** What you will do **
Locate every line of the listing that contains the string "para", and copy each of those lines in full.

** Supplied information **
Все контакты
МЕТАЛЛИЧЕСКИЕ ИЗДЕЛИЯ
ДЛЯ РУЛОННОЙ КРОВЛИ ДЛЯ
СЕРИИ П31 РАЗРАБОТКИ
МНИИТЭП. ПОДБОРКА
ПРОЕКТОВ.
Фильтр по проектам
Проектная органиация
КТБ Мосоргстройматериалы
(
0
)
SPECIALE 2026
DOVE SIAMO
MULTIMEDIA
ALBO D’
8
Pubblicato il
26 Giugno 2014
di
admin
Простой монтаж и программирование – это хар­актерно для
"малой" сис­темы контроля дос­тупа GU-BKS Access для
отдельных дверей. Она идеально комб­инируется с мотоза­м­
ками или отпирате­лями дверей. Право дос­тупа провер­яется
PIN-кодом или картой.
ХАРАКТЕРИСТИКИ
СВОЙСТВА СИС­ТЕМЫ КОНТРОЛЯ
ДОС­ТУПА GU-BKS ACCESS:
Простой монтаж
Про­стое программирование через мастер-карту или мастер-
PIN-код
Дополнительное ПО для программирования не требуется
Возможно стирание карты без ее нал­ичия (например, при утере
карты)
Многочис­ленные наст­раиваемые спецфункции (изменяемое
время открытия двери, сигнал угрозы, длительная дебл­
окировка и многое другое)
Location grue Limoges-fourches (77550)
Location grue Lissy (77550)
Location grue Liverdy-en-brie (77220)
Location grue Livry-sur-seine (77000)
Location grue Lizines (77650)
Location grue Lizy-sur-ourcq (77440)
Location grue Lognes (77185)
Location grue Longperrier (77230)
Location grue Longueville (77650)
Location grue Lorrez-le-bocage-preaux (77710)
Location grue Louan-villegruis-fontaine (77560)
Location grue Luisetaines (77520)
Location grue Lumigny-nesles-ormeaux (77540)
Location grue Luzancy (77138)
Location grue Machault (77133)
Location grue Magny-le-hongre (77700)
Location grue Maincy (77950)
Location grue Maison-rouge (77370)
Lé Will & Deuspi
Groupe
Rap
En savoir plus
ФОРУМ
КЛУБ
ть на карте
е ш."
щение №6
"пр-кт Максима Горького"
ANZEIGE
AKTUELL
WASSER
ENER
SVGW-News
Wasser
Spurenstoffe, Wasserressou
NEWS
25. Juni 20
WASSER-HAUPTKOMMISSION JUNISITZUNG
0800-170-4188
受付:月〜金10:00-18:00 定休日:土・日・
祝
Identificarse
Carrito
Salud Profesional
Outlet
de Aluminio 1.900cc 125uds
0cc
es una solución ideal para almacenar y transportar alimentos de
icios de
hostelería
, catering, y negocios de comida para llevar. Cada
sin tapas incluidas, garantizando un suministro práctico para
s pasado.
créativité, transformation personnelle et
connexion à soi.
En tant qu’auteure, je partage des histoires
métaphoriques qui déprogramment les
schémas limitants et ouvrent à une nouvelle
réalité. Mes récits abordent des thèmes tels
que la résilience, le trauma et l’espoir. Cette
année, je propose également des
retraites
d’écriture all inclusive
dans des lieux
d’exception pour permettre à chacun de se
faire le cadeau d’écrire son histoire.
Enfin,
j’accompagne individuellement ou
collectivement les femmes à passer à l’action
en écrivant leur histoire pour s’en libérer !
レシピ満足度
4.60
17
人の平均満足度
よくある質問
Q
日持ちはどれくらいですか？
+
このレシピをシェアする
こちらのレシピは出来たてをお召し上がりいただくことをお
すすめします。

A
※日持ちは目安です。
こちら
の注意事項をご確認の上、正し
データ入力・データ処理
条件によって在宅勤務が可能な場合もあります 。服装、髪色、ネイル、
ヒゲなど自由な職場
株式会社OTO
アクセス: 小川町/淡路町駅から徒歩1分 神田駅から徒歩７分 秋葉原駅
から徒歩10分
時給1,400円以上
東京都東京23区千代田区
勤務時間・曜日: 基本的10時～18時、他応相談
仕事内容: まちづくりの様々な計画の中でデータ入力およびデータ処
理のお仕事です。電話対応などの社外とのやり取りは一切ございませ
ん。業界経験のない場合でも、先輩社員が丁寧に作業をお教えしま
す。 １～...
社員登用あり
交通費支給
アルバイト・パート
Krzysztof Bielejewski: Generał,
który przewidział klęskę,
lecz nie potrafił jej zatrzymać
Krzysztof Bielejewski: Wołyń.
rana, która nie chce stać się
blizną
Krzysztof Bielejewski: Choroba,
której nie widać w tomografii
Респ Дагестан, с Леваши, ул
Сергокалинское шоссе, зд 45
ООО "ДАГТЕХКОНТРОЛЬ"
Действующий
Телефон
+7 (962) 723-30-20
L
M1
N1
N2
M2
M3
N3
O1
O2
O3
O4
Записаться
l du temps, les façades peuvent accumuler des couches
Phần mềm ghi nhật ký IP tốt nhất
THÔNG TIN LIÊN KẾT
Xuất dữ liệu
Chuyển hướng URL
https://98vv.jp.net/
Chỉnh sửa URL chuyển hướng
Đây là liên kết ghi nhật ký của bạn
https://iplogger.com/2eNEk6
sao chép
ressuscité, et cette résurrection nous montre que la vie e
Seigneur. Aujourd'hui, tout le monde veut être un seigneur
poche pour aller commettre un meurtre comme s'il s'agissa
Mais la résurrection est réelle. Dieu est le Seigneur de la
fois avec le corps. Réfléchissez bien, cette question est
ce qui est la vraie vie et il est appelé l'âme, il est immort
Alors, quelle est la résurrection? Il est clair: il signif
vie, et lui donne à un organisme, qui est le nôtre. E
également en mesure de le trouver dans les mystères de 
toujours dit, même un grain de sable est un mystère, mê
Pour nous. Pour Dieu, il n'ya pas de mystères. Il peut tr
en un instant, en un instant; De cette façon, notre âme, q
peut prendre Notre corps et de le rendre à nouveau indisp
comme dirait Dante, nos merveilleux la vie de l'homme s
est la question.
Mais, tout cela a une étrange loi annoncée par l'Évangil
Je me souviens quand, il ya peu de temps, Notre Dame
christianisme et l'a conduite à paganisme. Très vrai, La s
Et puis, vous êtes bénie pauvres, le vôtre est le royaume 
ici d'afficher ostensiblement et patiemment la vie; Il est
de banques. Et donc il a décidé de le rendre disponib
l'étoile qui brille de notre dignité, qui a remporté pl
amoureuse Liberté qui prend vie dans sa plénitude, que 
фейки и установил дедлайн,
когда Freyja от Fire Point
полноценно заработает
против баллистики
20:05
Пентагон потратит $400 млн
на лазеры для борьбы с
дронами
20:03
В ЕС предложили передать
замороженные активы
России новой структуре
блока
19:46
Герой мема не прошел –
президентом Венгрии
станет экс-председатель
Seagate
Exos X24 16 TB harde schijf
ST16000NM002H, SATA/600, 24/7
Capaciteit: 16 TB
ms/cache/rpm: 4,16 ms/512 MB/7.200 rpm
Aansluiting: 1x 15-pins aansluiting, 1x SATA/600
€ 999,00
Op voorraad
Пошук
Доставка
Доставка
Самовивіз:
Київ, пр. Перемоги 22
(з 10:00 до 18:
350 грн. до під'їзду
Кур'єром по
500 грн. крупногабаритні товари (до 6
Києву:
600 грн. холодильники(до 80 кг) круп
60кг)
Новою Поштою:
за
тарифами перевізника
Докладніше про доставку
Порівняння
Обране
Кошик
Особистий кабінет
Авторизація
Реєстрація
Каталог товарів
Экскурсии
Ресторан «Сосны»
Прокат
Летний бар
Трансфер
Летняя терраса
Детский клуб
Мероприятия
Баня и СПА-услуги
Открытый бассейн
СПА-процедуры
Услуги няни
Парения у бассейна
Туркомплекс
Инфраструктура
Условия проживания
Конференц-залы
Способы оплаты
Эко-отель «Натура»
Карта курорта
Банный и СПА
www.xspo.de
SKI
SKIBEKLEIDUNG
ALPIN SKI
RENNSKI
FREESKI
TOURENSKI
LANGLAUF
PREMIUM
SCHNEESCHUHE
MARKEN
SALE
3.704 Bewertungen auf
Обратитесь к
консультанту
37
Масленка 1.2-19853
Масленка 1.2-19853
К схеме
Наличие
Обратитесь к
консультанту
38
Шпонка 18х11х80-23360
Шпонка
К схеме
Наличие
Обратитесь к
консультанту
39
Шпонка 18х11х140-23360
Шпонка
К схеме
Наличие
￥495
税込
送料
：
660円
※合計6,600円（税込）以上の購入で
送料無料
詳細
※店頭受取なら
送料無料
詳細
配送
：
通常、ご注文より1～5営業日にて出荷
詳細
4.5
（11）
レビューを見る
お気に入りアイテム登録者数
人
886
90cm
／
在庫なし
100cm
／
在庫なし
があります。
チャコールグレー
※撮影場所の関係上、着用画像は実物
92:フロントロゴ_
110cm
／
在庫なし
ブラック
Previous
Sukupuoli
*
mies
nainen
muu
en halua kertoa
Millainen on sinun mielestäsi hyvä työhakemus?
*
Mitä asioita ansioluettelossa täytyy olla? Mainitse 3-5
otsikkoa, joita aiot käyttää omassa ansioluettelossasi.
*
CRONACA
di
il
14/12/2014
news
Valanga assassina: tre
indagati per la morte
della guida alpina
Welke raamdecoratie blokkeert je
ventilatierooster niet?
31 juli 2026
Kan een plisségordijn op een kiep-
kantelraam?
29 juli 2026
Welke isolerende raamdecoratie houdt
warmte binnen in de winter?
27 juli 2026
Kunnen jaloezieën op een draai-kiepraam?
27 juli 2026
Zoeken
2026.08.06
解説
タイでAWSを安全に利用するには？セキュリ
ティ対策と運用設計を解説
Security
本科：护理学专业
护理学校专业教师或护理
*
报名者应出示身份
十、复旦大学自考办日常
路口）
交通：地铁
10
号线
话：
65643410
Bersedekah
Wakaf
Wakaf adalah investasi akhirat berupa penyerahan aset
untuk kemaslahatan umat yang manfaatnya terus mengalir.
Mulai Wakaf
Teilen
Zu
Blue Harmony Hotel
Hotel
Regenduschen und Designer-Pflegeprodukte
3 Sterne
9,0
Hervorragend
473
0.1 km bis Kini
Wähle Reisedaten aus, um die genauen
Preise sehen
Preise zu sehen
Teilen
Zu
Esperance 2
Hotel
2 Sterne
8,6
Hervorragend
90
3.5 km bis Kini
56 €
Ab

** Answer section **
es una solución ideal para almacenar y transportar alimentos de
, catering, y negocios de comida para llevar. Cada
sin tapas incluidas, garantizando un suministro práctico para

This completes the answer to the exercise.